=== Data block ===
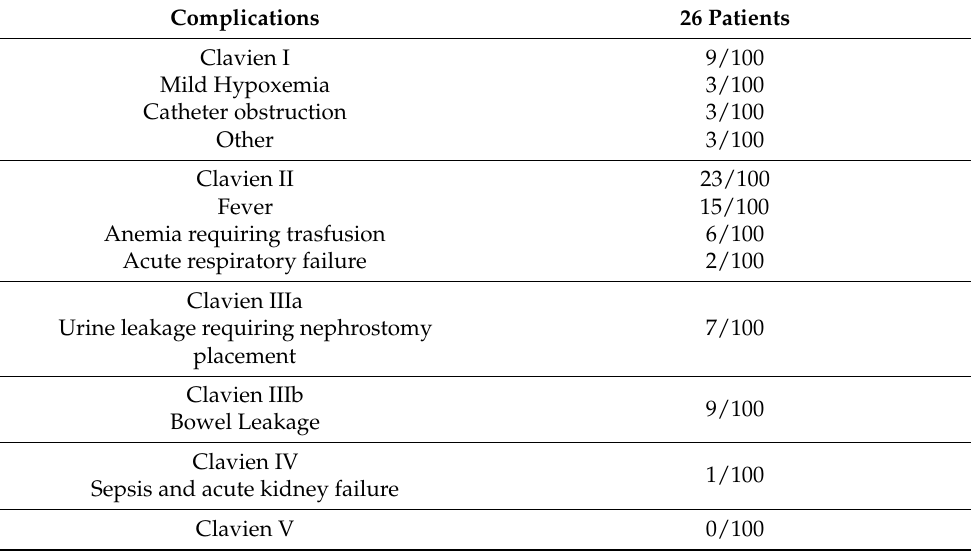
Table 2. Complications according to Clavien classification system.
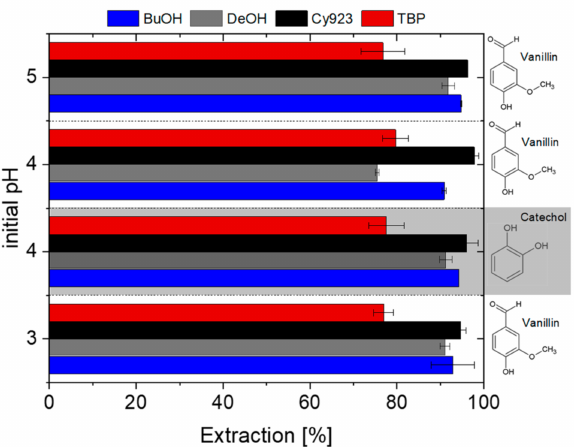
Figure 2. Effect of different initial pH values and extractants on the vanillin and catechol extraction.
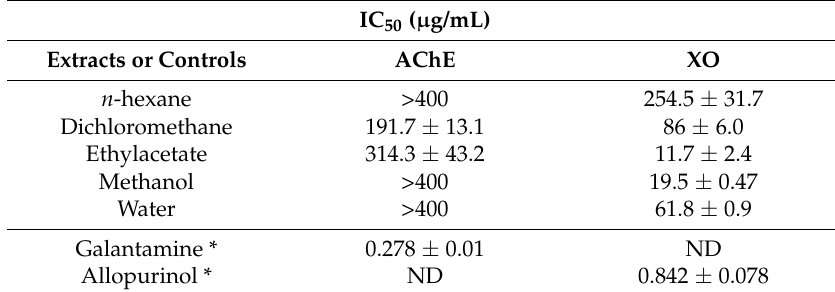
Table 2. Acetylcholinesterase (AChE) and Xanthine Oxidase (XO) inhibitory activity of the extracts from aerial parts of S. pachyphylla .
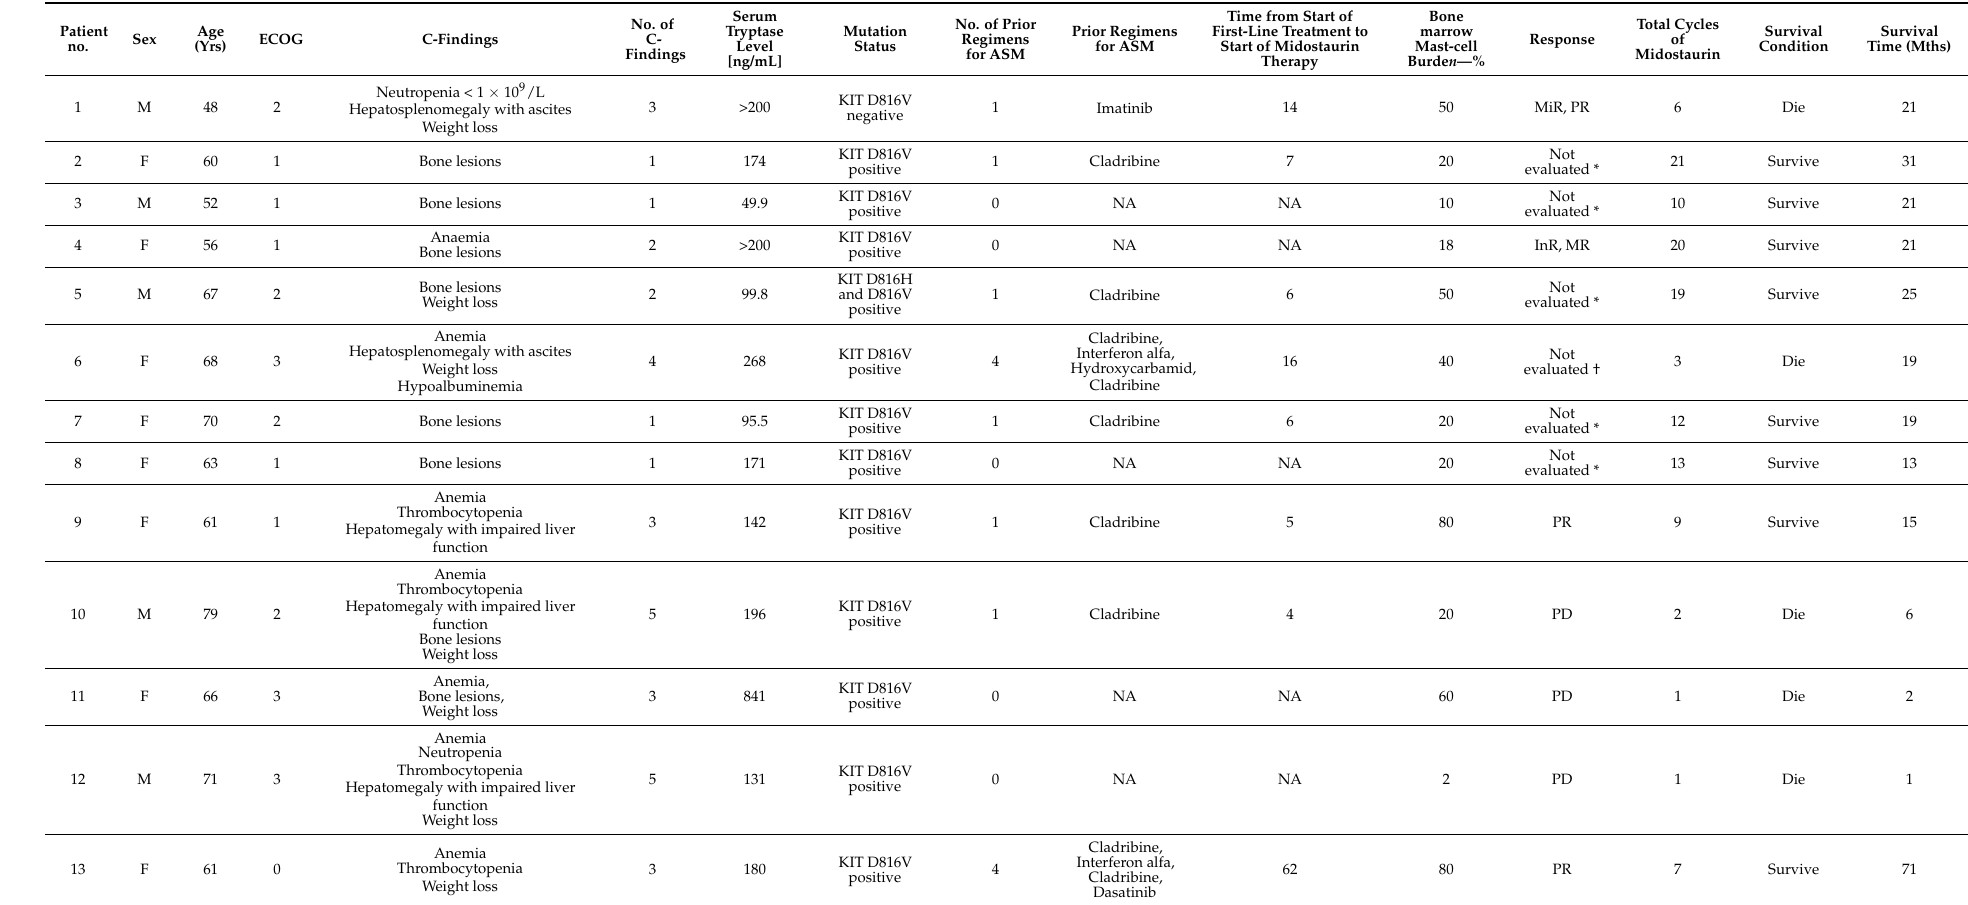
Table 2. Clinical diagnosis and outcomes in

=== Work instruction ===
Restate word for word each line from the top of the listing down to and including the line that holds "Figure 2. Effect". Drop any pictures.

=== Your solution ===
Table 2. Complications according to Clavien classification system.
Figure 2. Effect of different initial pH values and extractants on the vanillin and catechol extraction.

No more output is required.